O Brasil gera cerca de 2,4 milhões de toneladas de resíduos eletroeletrônicos (REE) por ano, mas apenas 14% deles têm destinação adequada, segundo dados apresentados no VII Seminário Internacional de Resíduos Eletroeletrônicos (SIREE), realizado no CETEM, no Rio de Janeiro. Os números fazem parte do Projeto RECUPERE, que mapeou as rotas de circularidade e os gargalos da gestão de REE no país.
Um dado que surpreendeu os pesquisadores foi a origem dos resíduos: 27% provêm das residências, superando órgãos públicos (20%), estabelecimentos comerciais (19%) e indústrias (13%). Esse cenário evidencia que, embora existam políticas de logística reversa, a maior parte dos equipamentos permanece guardada nas casas, muitas vezes sem conhecimento de como descartar corretamente.
Segundo a Dra.

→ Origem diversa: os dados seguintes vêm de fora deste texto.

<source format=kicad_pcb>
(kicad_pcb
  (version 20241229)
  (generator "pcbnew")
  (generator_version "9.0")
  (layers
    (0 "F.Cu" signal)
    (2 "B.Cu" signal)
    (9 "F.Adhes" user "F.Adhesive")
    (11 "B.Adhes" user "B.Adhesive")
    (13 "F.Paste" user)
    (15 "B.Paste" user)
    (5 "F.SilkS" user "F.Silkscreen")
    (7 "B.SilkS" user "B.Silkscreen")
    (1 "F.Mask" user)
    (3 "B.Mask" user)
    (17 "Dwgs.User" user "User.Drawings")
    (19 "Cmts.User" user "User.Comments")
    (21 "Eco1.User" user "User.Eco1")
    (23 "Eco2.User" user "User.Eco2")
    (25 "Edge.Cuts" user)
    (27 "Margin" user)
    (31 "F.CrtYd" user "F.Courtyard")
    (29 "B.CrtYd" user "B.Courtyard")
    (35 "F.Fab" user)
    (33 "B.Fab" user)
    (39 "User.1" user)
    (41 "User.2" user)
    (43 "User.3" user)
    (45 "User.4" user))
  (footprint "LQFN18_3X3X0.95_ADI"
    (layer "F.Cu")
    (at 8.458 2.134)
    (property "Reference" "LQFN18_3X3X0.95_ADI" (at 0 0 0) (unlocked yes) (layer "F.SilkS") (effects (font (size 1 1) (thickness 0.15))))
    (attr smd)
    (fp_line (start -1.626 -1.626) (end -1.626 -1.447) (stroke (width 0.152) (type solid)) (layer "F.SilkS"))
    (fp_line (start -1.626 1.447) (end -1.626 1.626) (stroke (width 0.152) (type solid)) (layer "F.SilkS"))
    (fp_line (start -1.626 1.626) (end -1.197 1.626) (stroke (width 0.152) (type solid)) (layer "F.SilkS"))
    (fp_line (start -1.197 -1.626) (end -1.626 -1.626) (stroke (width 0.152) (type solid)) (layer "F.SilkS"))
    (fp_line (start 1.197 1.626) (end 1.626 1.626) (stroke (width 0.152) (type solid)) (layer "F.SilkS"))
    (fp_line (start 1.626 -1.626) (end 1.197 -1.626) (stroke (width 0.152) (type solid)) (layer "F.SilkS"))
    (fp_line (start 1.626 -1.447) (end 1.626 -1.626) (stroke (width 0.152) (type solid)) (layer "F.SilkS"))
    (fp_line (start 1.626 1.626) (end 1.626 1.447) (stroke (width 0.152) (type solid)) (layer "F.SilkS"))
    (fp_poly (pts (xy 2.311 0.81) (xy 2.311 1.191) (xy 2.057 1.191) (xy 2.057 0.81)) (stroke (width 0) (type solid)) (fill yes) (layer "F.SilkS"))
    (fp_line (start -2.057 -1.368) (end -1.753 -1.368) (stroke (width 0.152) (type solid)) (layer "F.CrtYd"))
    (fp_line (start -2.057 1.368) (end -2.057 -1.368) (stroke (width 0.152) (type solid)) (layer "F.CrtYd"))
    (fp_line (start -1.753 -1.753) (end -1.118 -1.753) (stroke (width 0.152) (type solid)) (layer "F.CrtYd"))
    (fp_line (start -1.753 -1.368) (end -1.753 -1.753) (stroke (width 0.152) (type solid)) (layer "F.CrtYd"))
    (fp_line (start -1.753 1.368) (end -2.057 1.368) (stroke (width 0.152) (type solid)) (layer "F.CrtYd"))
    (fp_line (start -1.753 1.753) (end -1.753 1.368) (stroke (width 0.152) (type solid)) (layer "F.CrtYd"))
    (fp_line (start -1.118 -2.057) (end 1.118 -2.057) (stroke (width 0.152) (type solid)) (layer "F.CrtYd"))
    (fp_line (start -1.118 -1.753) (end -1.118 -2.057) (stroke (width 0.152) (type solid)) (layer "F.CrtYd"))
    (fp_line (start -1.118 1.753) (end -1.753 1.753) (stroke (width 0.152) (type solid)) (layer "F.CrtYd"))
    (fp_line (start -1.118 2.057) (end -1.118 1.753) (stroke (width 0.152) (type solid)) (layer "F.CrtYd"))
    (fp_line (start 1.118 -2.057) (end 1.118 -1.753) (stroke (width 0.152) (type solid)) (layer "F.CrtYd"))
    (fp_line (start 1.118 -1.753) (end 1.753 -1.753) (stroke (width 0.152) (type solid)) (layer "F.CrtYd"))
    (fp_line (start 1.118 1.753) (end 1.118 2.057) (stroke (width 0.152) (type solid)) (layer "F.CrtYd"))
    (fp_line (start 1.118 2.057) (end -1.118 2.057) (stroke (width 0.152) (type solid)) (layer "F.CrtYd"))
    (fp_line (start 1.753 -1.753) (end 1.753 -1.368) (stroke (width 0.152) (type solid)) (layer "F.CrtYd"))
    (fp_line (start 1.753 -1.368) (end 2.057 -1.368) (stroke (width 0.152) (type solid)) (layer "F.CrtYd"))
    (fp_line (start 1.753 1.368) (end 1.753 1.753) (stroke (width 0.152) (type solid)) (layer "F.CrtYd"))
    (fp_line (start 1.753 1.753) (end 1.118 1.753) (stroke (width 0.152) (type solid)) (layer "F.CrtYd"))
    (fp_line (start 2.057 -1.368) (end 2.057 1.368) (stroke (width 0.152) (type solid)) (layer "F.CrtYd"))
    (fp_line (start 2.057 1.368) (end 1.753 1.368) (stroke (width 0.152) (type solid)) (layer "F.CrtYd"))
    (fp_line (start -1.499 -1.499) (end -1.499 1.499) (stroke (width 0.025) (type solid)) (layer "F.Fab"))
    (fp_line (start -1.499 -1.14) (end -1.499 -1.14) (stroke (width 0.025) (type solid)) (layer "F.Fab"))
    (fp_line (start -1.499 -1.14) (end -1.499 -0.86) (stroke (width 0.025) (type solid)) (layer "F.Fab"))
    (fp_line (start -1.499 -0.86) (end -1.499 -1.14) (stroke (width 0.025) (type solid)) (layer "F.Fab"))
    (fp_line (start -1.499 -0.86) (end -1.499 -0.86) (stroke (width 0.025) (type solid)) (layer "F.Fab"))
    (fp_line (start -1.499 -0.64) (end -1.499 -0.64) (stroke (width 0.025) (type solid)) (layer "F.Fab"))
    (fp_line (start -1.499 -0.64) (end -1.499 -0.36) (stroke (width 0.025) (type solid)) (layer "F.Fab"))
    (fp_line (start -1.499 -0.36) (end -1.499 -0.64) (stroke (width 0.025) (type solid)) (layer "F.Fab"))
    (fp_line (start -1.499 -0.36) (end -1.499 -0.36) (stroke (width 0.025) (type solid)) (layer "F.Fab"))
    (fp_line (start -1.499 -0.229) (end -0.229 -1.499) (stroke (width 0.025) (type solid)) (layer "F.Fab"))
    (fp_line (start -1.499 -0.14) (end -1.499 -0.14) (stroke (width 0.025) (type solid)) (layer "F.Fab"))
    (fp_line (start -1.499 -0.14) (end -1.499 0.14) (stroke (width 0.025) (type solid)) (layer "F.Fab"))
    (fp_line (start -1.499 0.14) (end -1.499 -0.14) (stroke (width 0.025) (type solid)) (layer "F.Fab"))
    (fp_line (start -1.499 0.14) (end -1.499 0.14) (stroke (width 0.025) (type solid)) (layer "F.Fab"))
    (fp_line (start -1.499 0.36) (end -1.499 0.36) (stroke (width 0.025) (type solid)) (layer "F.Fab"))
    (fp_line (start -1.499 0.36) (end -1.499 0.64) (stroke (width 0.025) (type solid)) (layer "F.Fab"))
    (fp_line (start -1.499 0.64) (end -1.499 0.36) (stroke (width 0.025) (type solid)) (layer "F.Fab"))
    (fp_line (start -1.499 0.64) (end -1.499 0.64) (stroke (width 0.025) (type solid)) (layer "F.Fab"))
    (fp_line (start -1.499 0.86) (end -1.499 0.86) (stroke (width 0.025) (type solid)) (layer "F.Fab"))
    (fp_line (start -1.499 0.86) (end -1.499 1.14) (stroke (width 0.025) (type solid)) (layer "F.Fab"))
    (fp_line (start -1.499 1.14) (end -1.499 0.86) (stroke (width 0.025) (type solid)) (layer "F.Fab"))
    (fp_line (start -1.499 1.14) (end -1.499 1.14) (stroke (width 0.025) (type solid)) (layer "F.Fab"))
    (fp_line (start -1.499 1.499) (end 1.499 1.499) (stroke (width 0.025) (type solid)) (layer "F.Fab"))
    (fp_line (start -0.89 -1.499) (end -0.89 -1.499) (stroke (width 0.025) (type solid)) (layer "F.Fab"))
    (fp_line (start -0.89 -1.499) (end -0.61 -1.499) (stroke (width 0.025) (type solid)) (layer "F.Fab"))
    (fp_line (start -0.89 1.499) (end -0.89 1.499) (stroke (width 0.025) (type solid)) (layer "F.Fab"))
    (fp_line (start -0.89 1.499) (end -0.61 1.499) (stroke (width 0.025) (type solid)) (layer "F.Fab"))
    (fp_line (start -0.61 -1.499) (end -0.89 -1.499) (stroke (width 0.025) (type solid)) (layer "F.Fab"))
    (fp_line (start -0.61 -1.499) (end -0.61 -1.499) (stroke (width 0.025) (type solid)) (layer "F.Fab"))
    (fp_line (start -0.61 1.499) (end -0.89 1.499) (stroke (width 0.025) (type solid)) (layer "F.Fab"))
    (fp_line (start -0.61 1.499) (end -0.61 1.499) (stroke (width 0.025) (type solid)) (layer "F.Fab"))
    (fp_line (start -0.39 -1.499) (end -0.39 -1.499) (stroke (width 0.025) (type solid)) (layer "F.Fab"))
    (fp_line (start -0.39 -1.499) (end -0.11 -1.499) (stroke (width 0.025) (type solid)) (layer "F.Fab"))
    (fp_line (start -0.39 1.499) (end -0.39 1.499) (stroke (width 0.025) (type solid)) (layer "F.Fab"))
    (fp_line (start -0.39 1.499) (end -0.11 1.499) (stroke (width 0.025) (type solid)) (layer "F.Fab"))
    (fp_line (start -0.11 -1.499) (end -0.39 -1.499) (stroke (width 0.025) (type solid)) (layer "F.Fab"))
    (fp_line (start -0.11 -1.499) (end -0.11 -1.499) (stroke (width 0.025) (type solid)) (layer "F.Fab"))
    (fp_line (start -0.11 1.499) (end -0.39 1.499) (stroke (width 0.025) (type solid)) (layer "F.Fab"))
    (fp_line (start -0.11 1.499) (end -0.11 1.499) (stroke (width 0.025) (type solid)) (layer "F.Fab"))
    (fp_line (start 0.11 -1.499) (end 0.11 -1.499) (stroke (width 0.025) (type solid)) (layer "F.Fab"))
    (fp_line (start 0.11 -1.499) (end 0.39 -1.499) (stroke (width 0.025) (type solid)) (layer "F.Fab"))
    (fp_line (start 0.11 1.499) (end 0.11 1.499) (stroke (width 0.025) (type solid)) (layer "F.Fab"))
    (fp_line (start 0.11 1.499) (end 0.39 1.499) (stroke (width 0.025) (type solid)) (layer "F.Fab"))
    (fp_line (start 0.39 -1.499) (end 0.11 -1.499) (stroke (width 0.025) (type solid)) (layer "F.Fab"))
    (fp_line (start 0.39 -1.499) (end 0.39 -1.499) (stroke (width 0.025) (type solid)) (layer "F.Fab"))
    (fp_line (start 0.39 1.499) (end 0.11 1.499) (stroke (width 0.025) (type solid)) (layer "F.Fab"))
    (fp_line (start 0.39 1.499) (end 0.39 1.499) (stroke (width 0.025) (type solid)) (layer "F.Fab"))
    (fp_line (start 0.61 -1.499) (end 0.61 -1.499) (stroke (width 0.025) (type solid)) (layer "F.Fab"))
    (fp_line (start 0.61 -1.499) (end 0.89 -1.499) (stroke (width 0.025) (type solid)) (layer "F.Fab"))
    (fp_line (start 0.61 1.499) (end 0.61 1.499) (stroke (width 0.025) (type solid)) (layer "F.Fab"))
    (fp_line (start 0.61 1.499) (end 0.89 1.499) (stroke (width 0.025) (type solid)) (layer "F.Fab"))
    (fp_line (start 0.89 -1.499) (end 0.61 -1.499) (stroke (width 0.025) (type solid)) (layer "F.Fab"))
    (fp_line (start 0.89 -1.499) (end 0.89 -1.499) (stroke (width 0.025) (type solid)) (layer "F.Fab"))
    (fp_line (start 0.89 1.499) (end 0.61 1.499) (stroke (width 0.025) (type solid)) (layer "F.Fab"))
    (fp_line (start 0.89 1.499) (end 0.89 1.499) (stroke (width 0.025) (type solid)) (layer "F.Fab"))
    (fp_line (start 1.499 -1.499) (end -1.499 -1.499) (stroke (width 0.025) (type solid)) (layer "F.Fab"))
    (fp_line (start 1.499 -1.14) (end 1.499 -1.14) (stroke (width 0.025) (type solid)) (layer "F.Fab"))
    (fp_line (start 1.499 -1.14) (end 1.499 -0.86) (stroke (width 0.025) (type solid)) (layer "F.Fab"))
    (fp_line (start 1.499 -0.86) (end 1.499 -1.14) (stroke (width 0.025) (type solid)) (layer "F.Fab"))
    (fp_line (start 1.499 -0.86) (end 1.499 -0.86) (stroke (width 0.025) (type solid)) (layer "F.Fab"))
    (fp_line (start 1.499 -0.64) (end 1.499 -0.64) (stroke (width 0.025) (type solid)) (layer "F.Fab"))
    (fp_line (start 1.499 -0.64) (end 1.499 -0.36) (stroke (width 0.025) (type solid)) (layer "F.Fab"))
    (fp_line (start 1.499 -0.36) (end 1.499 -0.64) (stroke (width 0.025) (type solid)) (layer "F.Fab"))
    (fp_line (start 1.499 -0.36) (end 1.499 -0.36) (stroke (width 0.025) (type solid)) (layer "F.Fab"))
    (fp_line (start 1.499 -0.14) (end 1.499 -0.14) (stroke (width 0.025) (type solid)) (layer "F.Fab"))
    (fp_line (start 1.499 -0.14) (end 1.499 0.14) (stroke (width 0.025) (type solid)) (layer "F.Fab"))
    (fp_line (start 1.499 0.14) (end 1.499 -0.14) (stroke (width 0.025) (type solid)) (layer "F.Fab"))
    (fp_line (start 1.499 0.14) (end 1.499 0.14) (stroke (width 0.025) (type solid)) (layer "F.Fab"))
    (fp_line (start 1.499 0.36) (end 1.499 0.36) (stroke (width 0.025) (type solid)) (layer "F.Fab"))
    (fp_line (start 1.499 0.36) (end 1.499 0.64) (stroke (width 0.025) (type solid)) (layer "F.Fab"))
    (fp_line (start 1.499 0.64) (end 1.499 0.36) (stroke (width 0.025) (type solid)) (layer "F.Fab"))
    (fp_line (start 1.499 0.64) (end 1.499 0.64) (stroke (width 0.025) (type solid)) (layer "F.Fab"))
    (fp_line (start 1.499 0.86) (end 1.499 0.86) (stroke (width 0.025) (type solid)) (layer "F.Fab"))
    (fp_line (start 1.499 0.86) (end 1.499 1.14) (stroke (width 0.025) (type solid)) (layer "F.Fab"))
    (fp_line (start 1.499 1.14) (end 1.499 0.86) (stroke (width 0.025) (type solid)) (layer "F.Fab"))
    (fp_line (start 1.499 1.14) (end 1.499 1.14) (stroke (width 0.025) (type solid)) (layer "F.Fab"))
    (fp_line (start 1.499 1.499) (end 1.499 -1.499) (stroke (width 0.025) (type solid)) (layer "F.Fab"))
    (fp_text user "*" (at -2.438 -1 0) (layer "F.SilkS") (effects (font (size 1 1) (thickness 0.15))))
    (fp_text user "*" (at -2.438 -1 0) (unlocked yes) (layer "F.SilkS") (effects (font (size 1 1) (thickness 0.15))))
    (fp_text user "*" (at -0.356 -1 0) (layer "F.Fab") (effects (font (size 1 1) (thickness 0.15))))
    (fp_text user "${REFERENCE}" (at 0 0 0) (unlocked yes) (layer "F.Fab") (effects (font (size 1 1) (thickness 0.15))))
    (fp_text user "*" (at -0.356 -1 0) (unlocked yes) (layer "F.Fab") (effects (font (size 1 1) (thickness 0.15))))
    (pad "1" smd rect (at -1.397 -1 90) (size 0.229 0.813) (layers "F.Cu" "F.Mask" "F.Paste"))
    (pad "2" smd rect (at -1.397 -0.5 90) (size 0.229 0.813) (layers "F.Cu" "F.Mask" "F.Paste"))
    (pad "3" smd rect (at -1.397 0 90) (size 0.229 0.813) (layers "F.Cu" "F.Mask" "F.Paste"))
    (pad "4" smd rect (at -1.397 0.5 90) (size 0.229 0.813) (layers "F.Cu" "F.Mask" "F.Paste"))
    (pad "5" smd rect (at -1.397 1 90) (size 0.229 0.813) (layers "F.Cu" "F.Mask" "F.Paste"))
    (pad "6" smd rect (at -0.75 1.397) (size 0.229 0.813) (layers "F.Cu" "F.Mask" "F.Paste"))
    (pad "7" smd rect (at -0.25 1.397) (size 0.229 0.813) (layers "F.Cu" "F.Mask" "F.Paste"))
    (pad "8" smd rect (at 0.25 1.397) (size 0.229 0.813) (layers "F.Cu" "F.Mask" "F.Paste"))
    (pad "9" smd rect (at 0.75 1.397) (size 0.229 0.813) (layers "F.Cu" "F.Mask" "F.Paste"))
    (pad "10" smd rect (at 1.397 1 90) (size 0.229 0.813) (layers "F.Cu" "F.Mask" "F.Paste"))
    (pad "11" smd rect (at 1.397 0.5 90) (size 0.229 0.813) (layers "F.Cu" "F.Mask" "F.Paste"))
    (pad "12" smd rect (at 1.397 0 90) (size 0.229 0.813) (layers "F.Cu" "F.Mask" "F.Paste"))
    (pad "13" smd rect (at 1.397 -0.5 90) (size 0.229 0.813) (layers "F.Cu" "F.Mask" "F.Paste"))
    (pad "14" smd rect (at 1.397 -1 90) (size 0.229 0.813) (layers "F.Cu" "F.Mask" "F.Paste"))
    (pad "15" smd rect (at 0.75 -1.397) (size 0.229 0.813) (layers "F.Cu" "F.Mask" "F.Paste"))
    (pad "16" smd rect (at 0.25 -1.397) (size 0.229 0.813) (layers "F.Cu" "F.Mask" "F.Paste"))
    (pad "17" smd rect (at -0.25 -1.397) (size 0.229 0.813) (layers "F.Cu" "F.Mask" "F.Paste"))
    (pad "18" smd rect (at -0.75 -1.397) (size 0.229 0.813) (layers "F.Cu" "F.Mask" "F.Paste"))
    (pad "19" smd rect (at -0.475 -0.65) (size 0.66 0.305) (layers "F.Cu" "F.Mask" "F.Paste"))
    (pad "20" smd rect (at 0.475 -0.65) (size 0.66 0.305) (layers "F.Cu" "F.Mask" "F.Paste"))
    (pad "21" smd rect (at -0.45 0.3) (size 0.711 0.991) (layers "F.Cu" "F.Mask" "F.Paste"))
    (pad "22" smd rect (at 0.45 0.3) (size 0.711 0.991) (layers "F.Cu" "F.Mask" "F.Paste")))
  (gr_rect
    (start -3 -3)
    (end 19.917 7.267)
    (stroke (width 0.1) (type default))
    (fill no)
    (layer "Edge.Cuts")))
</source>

Lúcia Helena Xavier, do CETEM, responsável pelo grupo REMINARE, as indústrias de recuperação trabalham abaixo da capacidade instalada, por falta de matéria-prima. “As quatro maiores empresas do setor somam 88% da capacidade de produção instalada no país, de mais de 285 mil toneladas por ano. Mas trabalham menos de 180 mil toneladas anualmente”, detalha a pesquisadora.
A pesquisa também identificou que mais de 85% das casas brasileiras possuem eletroeletrônicos com defeito, o que evidencia a necessidade de políticas que incentivem o descarte adequado e a consolidação de pontos de coleta acessíveis.
“Quem não tem um celular quebrado guardado em uma gaveta e não sabe como descartar? Esse é o maior gargalo encontrado na rota de circularidade dos REE”, afirma a Dra. Emanuelle Freitas, responsável por essa etapa do RECUPERE.
Pontos de Entrega Voluntária e papel do comércio
A legislação brasileira determina que comércio, fabricantes e importadores implementem políticas de logística reversa. Por estarem em contato direto com o consumidor, os comerciantes são estratégicos na coleta de equipamentos após a vida útil. No entanto, uma consulta feita a 55 estabelecimentos mostrou baixa adesão e retorno insuficiente sobre pontos de coleta.
“A complexidade da gestão aumenta à medida que os equipamentos saem da indústria e vão para o mercado de consumo. O comércio poderia ser o elo central na coleta, mas muitos pontos de entrega voluntária (PEVs) estão subdimensionados, mal posicionados ou com vendedores desinformados”, alerta o Dr. Genyr Kappler, pesquisador responsável pela análise dos PEVs.
Workshops com o Ministério do Meio Ambiente, Ministério de Desenvolvimento, Indústria e Comércio e Confederação Nacional do Comércio (CNC) mostraram interesse em expandir a coleta, mas a capacidade instalada e a capacitação ainda são limitadas. Dados da CNC indicam que 81% dos consumidores priorizam conserto, enquanto apenas 23% utilizam PEVs, evidenciando lacunas na integração entre assistência técnica e logística reversa.
Cooperativas de catadores
O Sistema Nacional de Informações sobre Gestão dos Resíduos Sólidos (SINIR) aponta que 48% das 660 organizações de catadores atuam com resíduos eletroeletrônicos. O Projeto RECUPERE entrevistou 29 dessas organizações, mostrando que:
- 100% recebem resíduos eletroeletrônicos, 95% realizam triagem e 90% armazenam os materiais;
- A desmontagem é feita em 70% dos casos, principalmente por necessidade de comercialização;
- Clientes são em 30% das vezes pessoas físicas ou atravessadores, muitas vezes sem emissão de nota fiscal;
- Municípios são vistos como obstáculos, mesmo quando fornecem galpões sem licença adequada;
- Renda dos catadores geralmente está abaixo do salário mínimo, com dependência de benefícios sociais como o Bolsa Família.
A Dra. Luciana Mofati, que conduziu a pesquisa para sua tese de doutorado na UERJ, destaca o potencial do Crédito de Logística Reversa (CLR), regulamentado pelo Decreto 11.413/2024, como oportunidade para fortalecer a reciclagem de REE no país.
“Os catadores têm grande proximidade com o consumidor e conhecem os ecopontos. Com estrutura adequada, poderiam desempenhar um papel fundamental na coleta e educação da população sobre o descarte correto”, conclui Dra. Luciana Mofati.